### Task statement:
Reproduce everything from the line containing "ventilation, and energy efficiency, makin" down to the last line of the records, leaving every line unchanged.

### Data records:

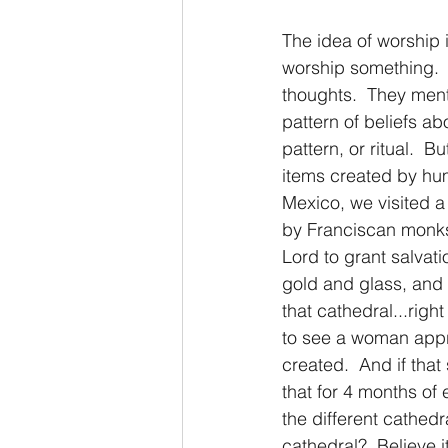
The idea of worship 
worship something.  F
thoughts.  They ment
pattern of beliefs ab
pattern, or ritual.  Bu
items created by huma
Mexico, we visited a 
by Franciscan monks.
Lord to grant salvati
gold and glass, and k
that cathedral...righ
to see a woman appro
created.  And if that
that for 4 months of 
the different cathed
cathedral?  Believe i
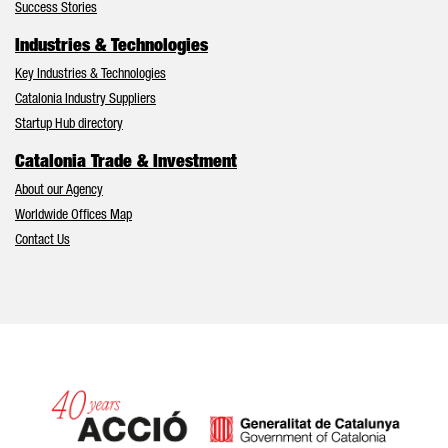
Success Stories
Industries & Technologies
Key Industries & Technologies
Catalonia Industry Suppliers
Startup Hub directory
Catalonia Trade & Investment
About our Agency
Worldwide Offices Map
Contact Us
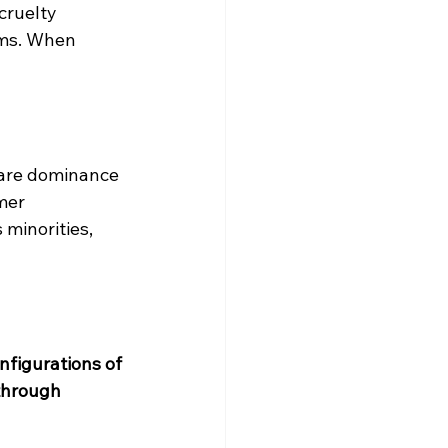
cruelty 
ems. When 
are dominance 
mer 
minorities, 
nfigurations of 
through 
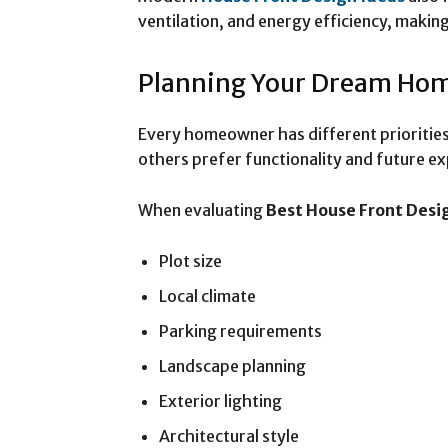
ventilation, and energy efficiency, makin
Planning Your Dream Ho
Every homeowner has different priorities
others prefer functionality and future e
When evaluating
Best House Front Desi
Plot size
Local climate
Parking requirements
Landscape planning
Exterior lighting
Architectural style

### Answer area:
ventilation, and energy efficiency, makin
Planning Your Dream Ho
Every homeowner has different priorities
others prefer functionality and future e
When evaluating
Best House Front Desi
Plot size
Local climate
Parking requirements
Landscape planning
Exterior lighting
Architectural style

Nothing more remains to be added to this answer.